----- Excerpted data

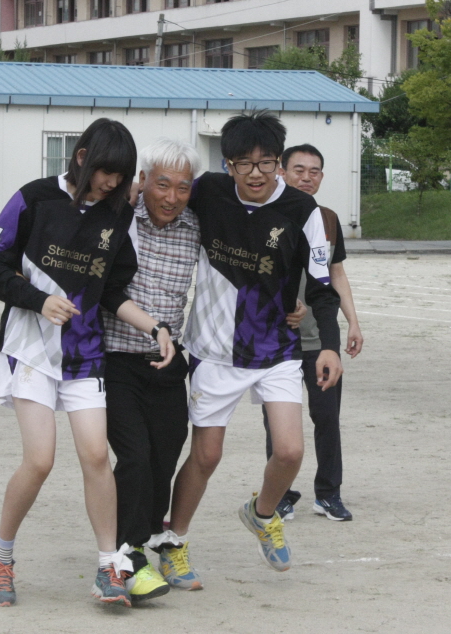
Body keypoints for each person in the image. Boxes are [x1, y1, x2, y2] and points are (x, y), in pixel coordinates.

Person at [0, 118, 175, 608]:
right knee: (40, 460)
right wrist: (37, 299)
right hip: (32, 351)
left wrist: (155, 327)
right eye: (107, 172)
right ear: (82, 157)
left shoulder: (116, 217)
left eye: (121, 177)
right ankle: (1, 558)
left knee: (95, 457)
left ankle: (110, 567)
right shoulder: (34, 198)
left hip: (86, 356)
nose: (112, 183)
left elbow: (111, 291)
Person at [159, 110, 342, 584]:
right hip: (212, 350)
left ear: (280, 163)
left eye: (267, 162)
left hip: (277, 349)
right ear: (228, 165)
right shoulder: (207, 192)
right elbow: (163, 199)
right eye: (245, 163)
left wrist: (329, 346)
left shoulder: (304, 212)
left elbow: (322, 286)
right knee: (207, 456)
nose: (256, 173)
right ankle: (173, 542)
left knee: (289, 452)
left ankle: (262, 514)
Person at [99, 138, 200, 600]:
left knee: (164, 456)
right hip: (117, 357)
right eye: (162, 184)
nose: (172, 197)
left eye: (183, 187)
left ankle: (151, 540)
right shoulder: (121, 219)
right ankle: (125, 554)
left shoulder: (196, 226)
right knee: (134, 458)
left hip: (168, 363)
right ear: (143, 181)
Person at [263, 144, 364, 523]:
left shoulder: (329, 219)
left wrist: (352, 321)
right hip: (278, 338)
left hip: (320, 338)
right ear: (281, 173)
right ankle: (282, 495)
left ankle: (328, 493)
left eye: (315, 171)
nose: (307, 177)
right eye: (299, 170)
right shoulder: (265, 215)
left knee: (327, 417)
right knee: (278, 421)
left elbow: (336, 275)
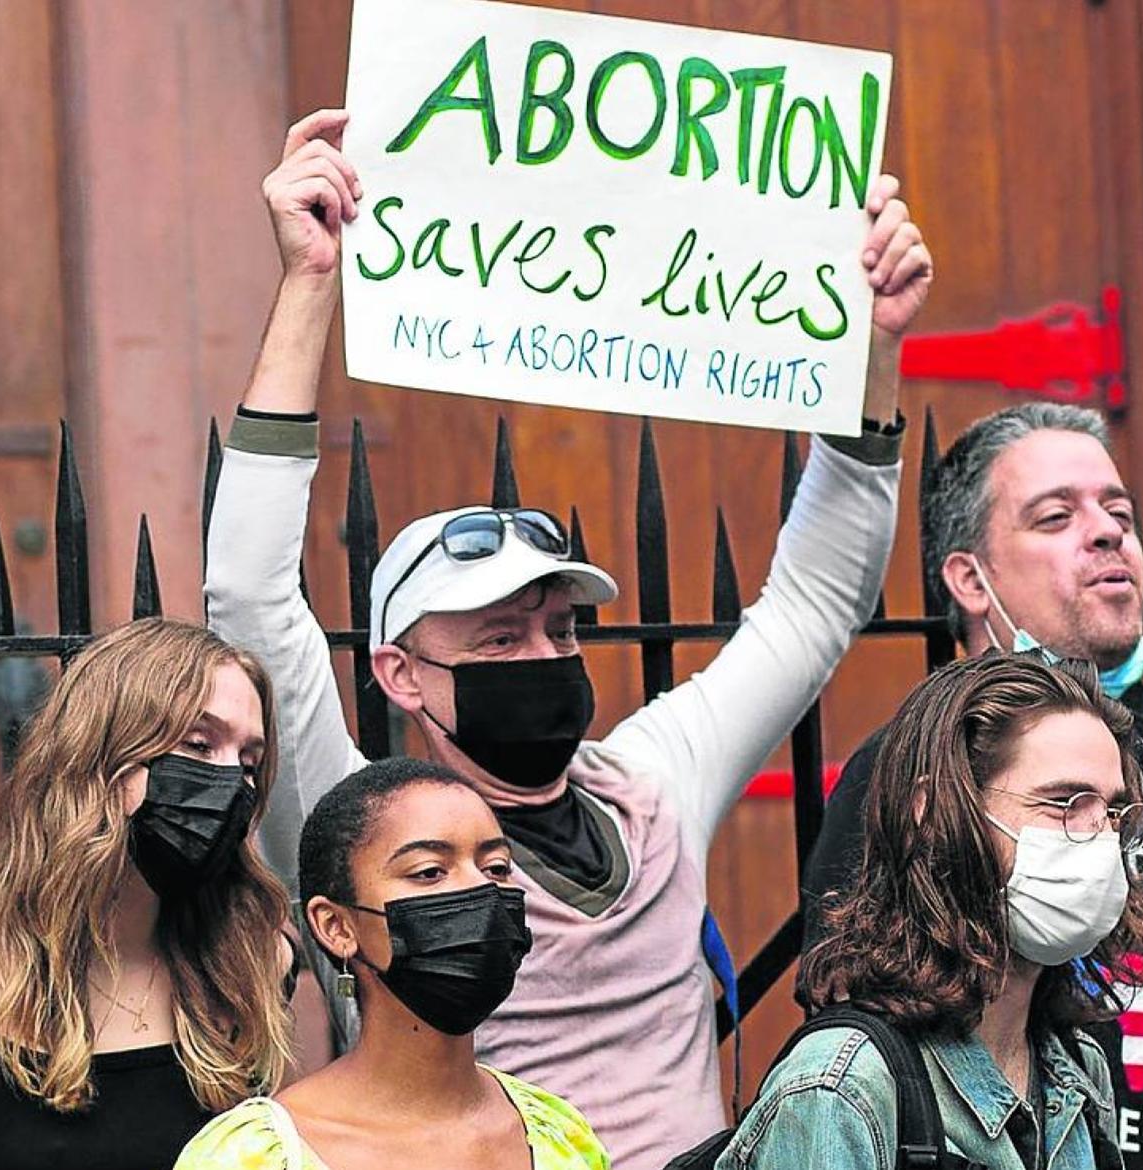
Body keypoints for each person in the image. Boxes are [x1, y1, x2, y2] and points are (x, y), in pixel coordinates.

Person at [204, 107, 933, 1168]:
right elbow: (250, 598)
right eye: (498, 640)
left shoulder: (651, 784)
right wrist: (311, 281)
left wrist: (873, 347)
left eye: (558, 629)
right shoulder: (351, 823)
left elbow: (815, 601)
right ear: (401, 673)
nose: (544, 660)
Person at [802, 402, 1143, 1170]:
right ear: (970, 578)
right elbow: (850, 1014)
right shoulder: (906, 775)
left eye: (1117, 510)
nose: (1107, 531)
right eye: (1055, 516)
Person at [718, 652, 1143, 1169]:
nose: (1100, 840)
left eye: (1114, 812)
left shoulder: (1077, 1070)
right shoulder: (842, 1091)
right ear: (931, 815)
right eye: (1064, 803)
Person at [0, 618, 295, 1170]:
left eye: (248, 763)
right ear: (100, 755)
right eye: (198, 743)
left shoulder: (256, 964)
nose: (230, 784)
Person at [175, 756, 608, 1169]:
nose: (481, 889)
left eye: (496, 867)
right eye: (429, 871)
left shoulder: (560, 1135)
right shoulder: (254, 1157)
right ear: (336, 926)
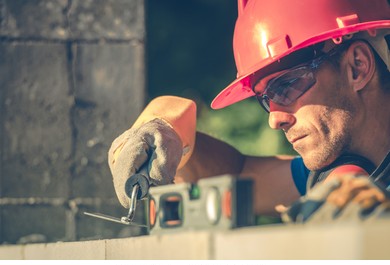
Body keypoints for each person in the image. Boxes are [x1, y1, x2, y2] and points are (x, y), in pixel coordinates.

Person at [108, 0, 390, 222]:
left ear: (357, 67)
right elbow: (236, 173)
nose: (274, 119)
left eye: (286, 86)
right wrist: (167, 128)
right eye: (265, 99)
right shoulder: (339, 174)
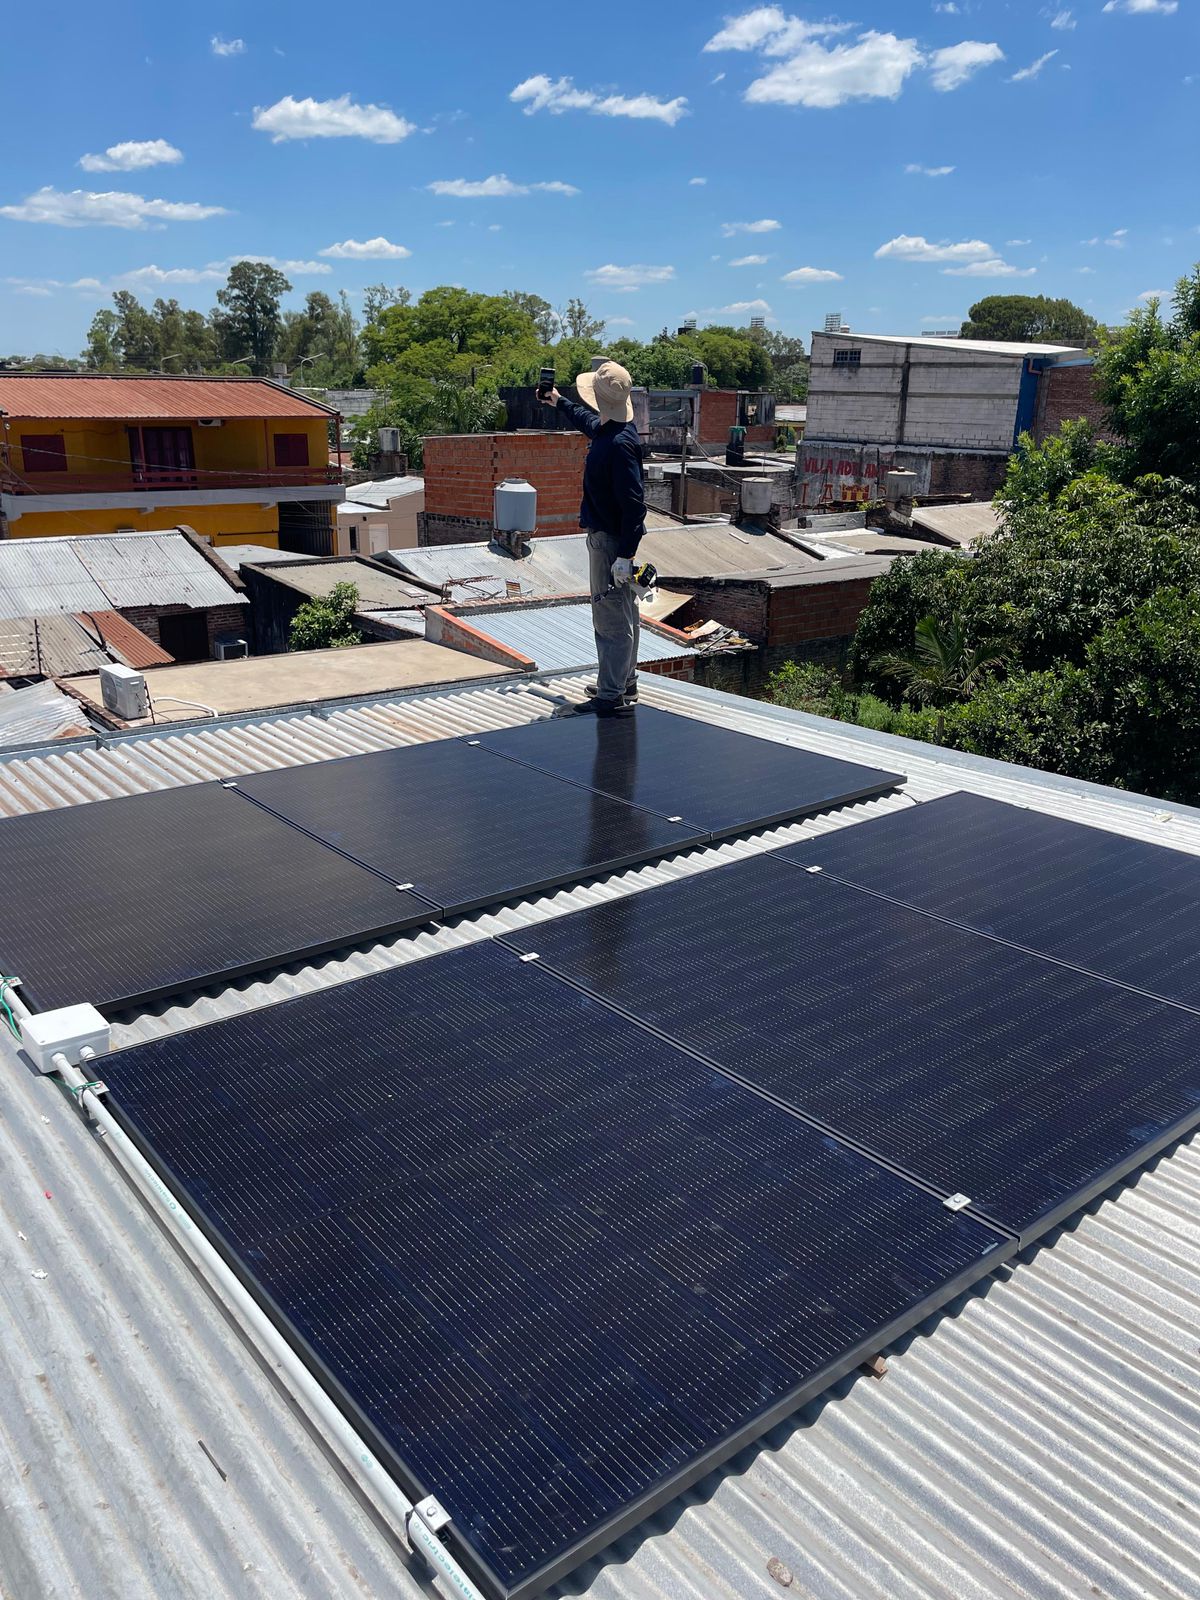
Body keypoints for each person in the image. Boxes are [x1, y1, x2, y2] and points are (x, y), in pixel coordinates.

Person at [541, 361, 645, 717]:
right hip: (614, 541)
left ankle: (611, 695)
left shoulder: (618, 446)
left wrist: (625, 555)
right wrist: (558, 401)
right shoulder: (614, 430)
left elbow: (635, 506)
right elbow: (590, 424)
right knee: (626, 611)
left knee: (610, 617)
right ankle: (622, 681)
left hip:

----------

What the task requires
Print precisely the lines from the one with "left wrist: (625, 555)" through the end of the data above, adding nothing.

Answer
left wrist: (625, 555)
right wrist: (558, 401)
right shoulder: (614, 430)
left elbow: (635, 506)
right elbow: (590, 424)
right knee: (626, 611)
left knee: (610, 617)
right ankle: (622, 681)
left hip:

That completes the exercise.